LİSE 9 VE 10’DA OKUL BİRİNCİSİYDİM
Malatya’da öğretmen bir anne ve babanın kızı olarak dünyaya gelen Helin, henüz dokuz aylıkken ailecek geçirdikleri bir trafik kazasında annesini kaybediyor. Kaza nedeniyle retina yırtılması sonucu yüzde 90 görme yetisini yitiriyor. Birçok kez göz ameliyatı geçiriyor. İlkokulda sınıf atlayarak bir üst sınıfa devam ediyor. Sekiz yaşına geldiğinde ise yine bir trafik kazasında babasına veda ediyor ve halasının yanında yaşamaya başlıyor. Şöyle anlatıyor hikâyesini:
“Sekiz yaşında katıldığım yüzme yarışmalarında Türkiye dereceleri elde ediyordum. Bir etkinliğe giderken trafik kazası geçirdik. Babamı kaybettim. Malatya’da halam ve ailesiyle büyüdüm. Yazları anneanneme giderdim. Lisede İstanbul’da okuyabilecek bir puanım vardı ama etrafımdaki insanlar ‘göremiyorum, küçüğüm gibi sebeplerle’ buna hazır olmadığımı düşünüyorlardı. Genel bir algı bu. Malatya’da kalarak fen lisesine devam ettim. 9 ve 10’da okul birincisiydim. İstediğim meslek dalları eşit ağırlıkta olduğundan tam burslu olarak TED Koleji’ne geçtim. Akademik yetkinliklerin yanında sosyal yetkinlikleri de önemsedim; Young Guru Academy’de gönüllülük yaparak donanımlı ve vicdanlı, yani çift kanatlı bir lider olmayı öğrendim.
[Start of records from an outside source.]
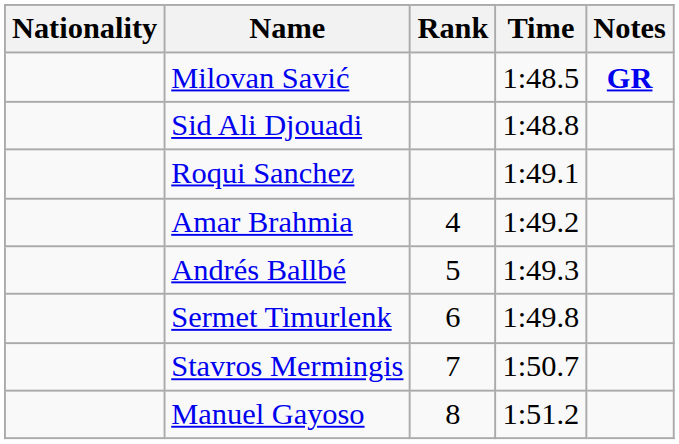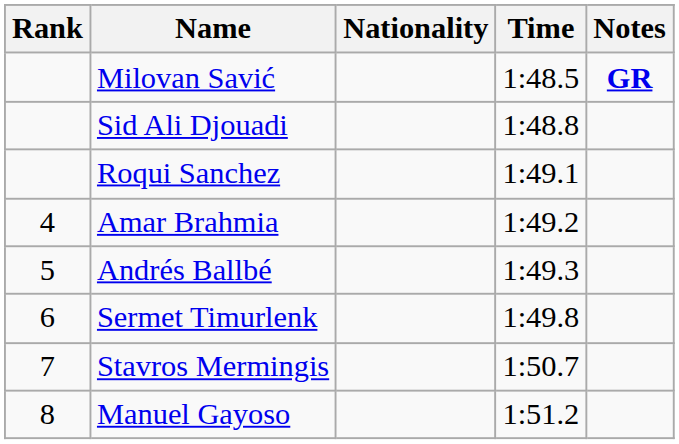columns swapped: Rank <-> Nationality
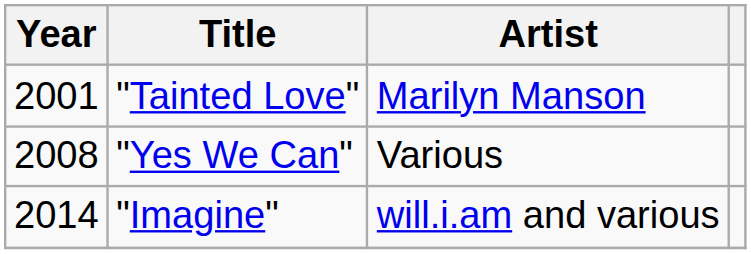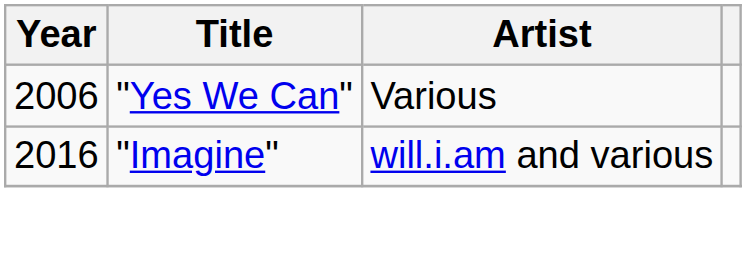- row: 2001 | "Tainted Love" | Marilyn Manson
"Yes We Can" | Year: 2008 -> 2006
"Imagine" | Year: 2014 -> 2016
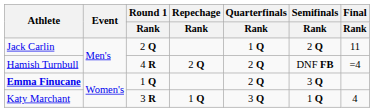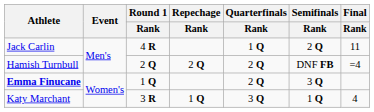Jack Carlin | Round 1 / Rank: 2 Q -> 4 R
Hamish Turnbull | Round 1 / Rank: 4 R -> 2 Q
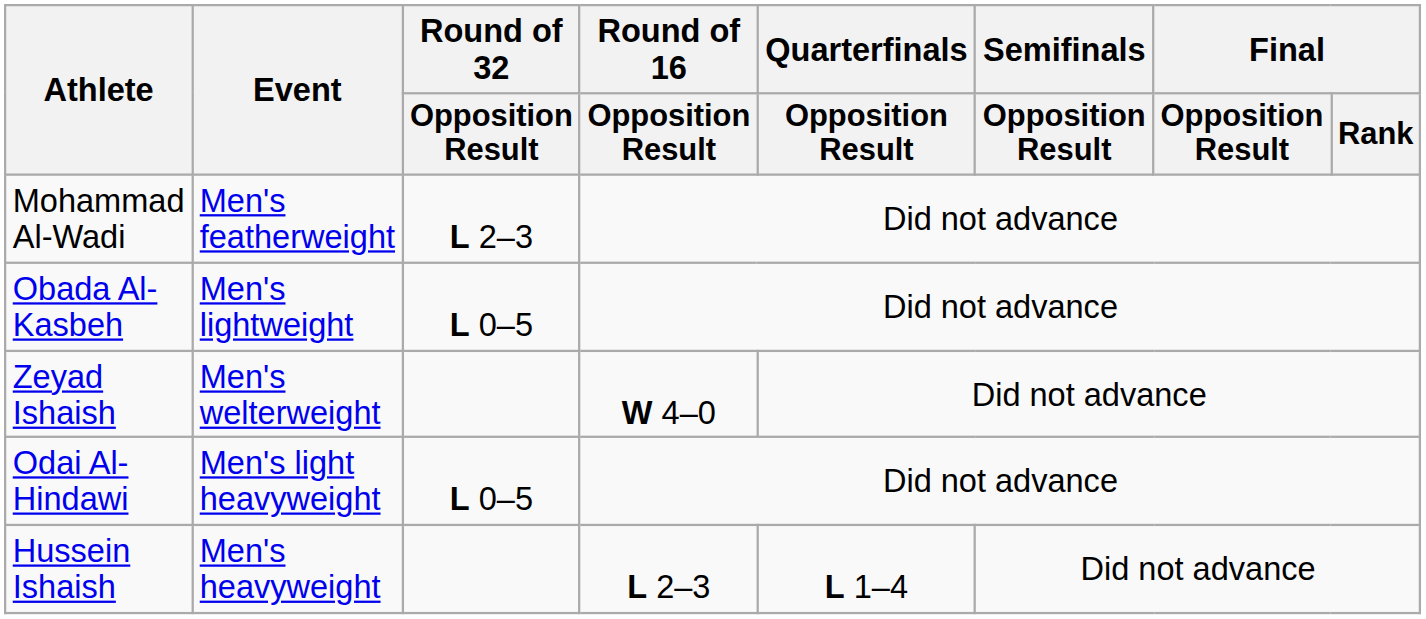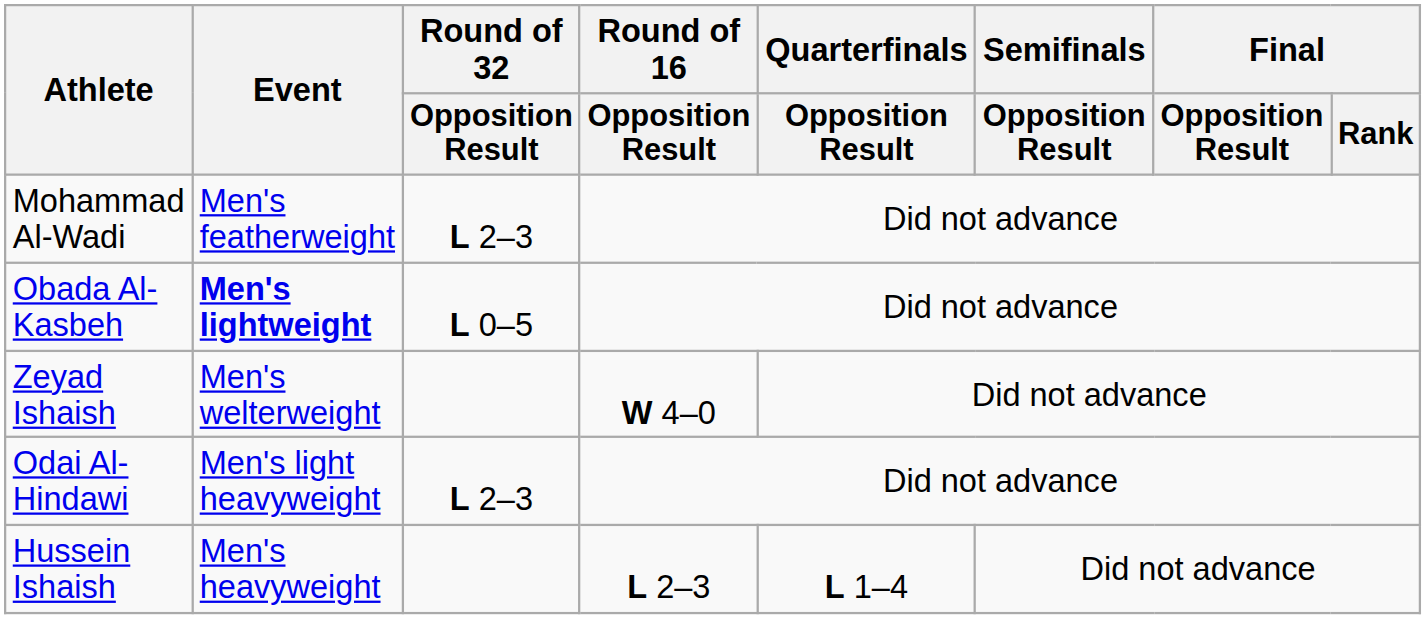Obada Al-Kasbeh | Event: normal -> bold
Odai Al-Hindawi | Round of 32 / Opposition Result: L 0–5 -> L 2–3
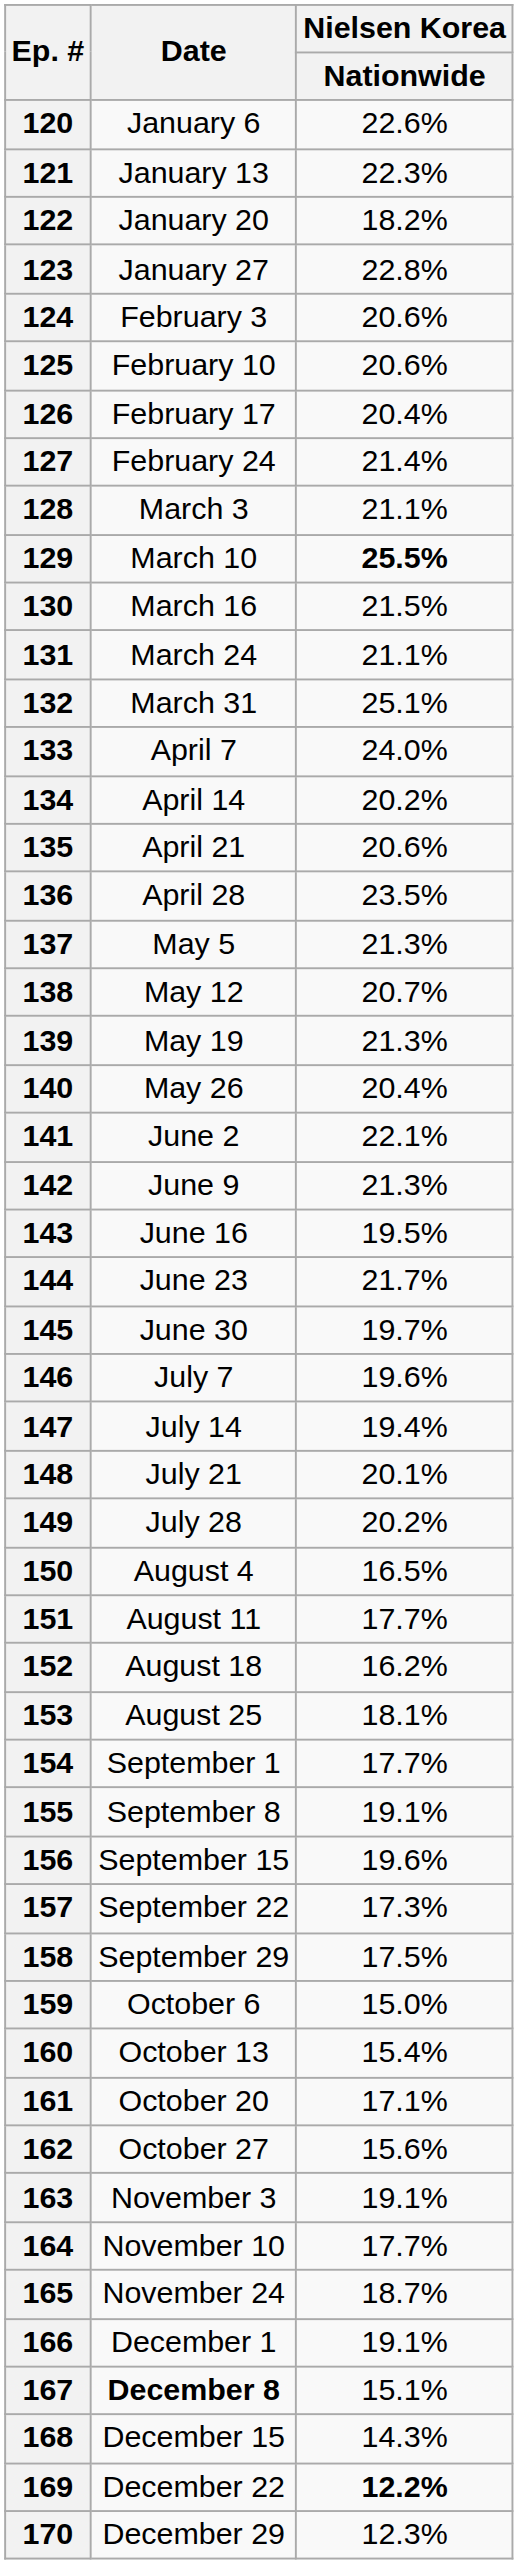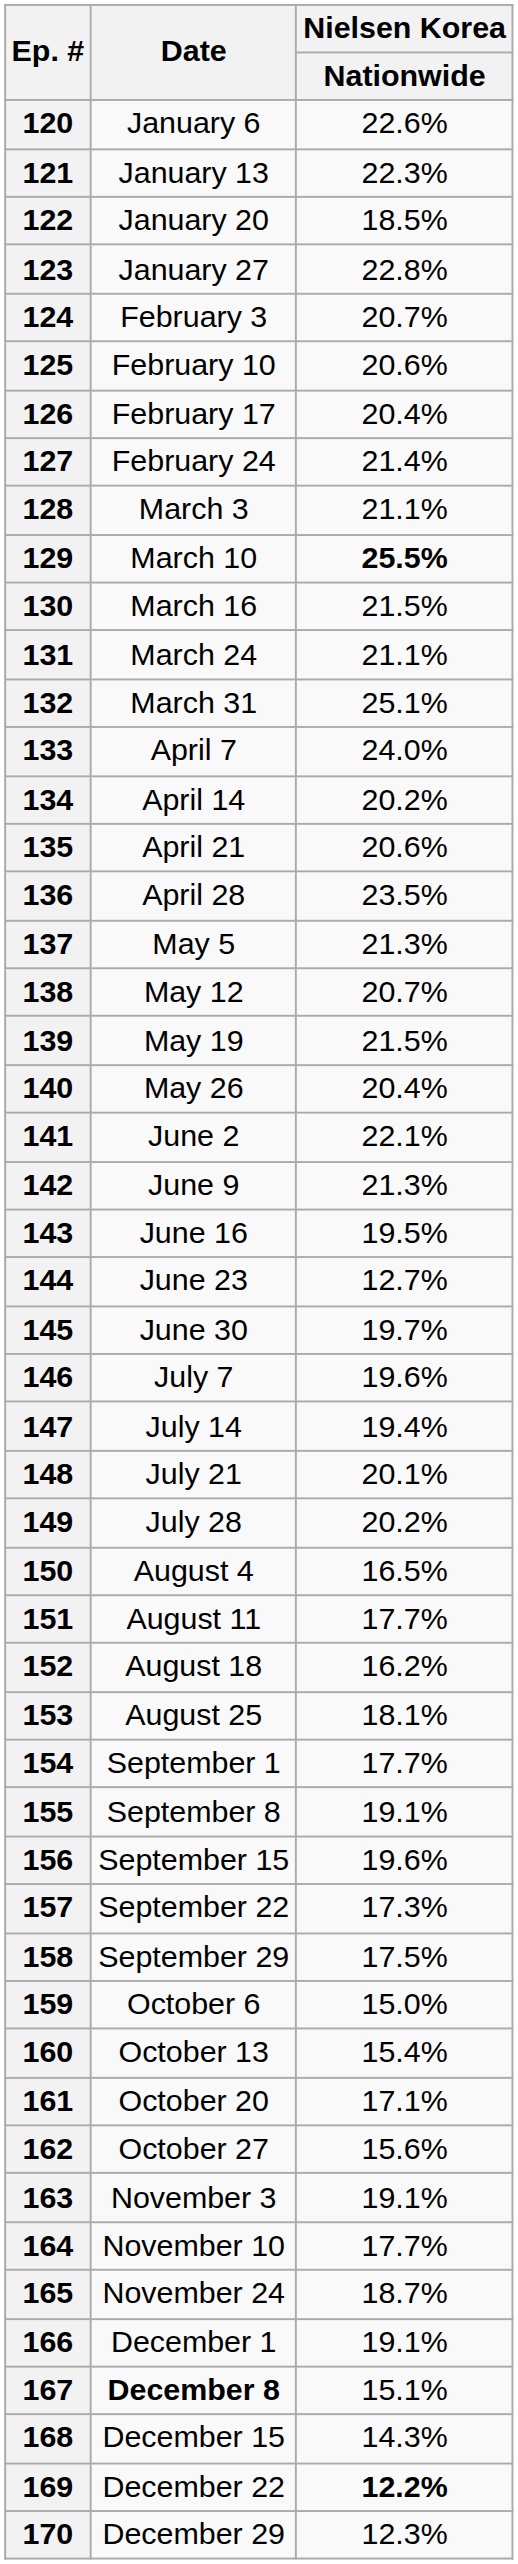122 | Nielsen Korea / Nationwide: 18.2% -> 18.5%
124 | Nielsen Korea / Nationwide: 20.6% -> 20.7%
139 | Nielsen Korea / Nationwide: 21.3% -> 21.5%
144 | Nielsen Korea / Nationwide: 21.7% -> 12.7%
Lisenin sonlarında çocukluğumdan beri tutkum olan ‘yazma’ eylemi bana yarışmalarda derece aldırdı.
GÜN YAPAN TEYZELERE SORU OKUTTUM
Sağ gözüm yüzde 10 görürken sol gözüm hiç görmüyor. Günlük hayatımda mercek kullanıyorum. Bazen de insanların desteğine ihtiyacım oluyor. Üniversiteye hazırlık sürecim biraz çetrefilliydi. Farklı olarak benim sınavdan önce bir sınavım daha vardı: Bana soru okuyabilecek insanları bulmak. Okullardan, öğretmenlerden, anneannemin evinde gün yapan teyzelerden bana soru okumalarını rica ettim. Hayatta biz koşmadıkça bir şeylerin bize gelemeyeceğine inandım, okuyucularım bana gelemeyince ben onlara koştum. Bugün git gide artan mücadele gücüme ve beni kalpten destekleyen insanlar sayesinde buradayım.”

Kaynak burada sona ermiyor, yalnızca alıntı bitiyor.